Alternative Dispute Resolution (ADR) is basically arbitration or mediation either inside the association or by an outside party. There could be a number of dispute outcomes that could be imagined as possibilities within an association. “By and large, internal dispute resolution within an association tries to fix claims that other residents are violating the documents ,” said Vollmer . It could be used where co-owners are complaining about co-owners, the association is complaining about co-owners, or co-owners complaining about the association.
The nature of mediation, which is to get people to talk about and solve their own disputes, in the traditional model, does not require independent knowledge of the underlying subject matter. “That is true,” said Vollmer. “Mediators do not need specific expertise in the underlying subject matter, just a willingness to explore potential resolutions that solve the dispute and to be creative in doing so .”
On the other hand, arbitration is most effective if the arbitrator has knowledge of the subject matter. “Arbitrating a matter before someone who has no knowledge of community associations is akin to litigating a case in front of judges. Generally, you will be tasked with educating the arbitrator so he or she may arrive at an informed decision .” Unlike in a court situation, where you can’t choose the judge, in arbitration, Vollmer explained, you can choose your own arbitrator. You have the best opportunity here to choose someone who is qualified. Vollmer recommends that the arbitrator you choose should have knowledge of community association law and governance.

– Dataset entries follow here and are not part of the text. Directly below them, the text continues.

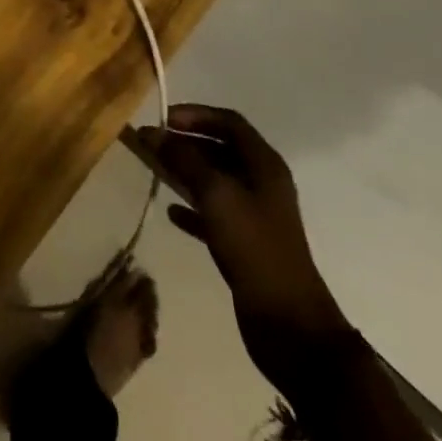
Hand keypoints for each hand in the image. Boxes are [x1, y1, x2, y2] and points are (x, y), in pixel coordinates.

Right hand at [139, 105, 350, 384]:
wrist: (290, 326)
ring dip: (185, 172)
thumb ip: (184, 159)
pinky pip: (213, 214)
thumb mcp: (217, 195)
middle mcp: (261, 183)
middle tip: (152, 144)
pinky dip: (192, 208)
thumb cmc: (255, 247)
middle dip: (186, 142)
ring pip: (215, 181)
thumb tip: (154, 132)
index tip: (164, 119)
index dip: (196, 114)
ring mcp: (255, 215)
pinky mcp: (245, 244)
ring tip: (154, 169)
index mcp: (264, 164)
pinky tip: (170, 213)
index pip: (229, 122)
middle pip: (220, 149)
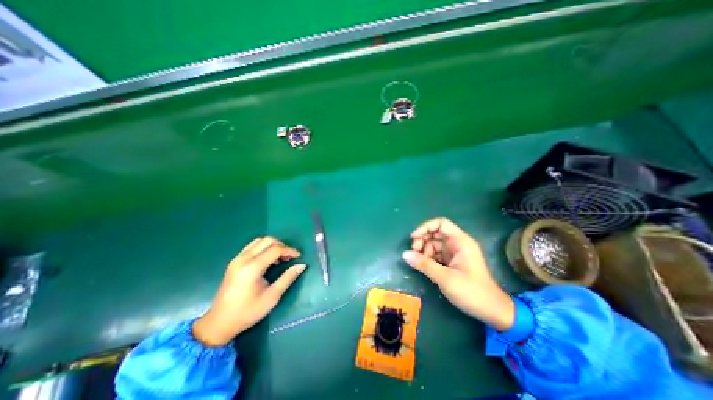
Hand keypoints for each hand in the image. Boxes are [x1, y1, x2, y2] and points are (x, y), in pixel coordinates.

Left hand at [193, 237, 306, 345]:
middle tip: (289, 257)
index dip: (289, 250)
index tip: (298, 256)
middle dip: (281, 245)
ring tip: (279, 258)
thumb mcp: (272, 297)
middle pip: (267, 240)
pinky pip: (252, 246)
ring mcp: (237, 259)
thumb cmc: (248, 312)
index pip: (275, 249)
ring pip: (259, 241)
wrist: (219, 323)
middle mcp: (243, 259)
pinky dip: (263, 248)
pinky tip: (268, 260)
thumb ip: (288, 278)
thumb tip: (302, 265)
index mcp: (252, 268)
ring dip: (272, 245)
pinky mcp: (234, 261)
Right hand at [400, 217, 511, 329]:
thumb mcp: (445, 278)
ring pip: (434, 244)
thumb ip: (424, 264)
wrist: (492, 312)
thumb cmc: (472, 292)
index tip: (413, 238)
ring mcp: (455, 253)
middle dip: (422, 240)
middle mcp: (457, 244)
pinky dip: (428, 259)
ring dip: (424, 251)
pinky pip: (436, 254)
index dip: (425, 227)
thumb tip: (404, 254)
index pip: (440, 223)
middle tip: (414, 253)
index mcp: (460, 241)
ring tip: (419, 263)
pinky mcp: (452, 262)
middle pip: (435, 233)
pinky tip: (425, 267)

There are no actual decisions imposed by mediators. A mediator does not make decisions. A mediator facilitates discussion, and if a resolution is achieved, an agreement is entered into as a contract between the two disputing parties. This is not the case in arbitration. “An arbitrator will issue a binding decision within the scope of the arbitration contract ,” said Vollmer. “Under the applicable Uniform Arbitration Act, the binding decision issued by the arbitrator is going to be final and enforceable by the circuit court, and cannot be appealed, unless the arbitration agreement contains an exception ,” he said.
Who pays for the dispute resolution? Vollmer said that some modern documents specify that the association may send parties into mediation at the co-owner’s expense. If it’s an association arbitration, it’s probably going to be at least a shared expense between the people agreeing to arbitrate. “And sometimes the loser pays the arbitration costs,” he said.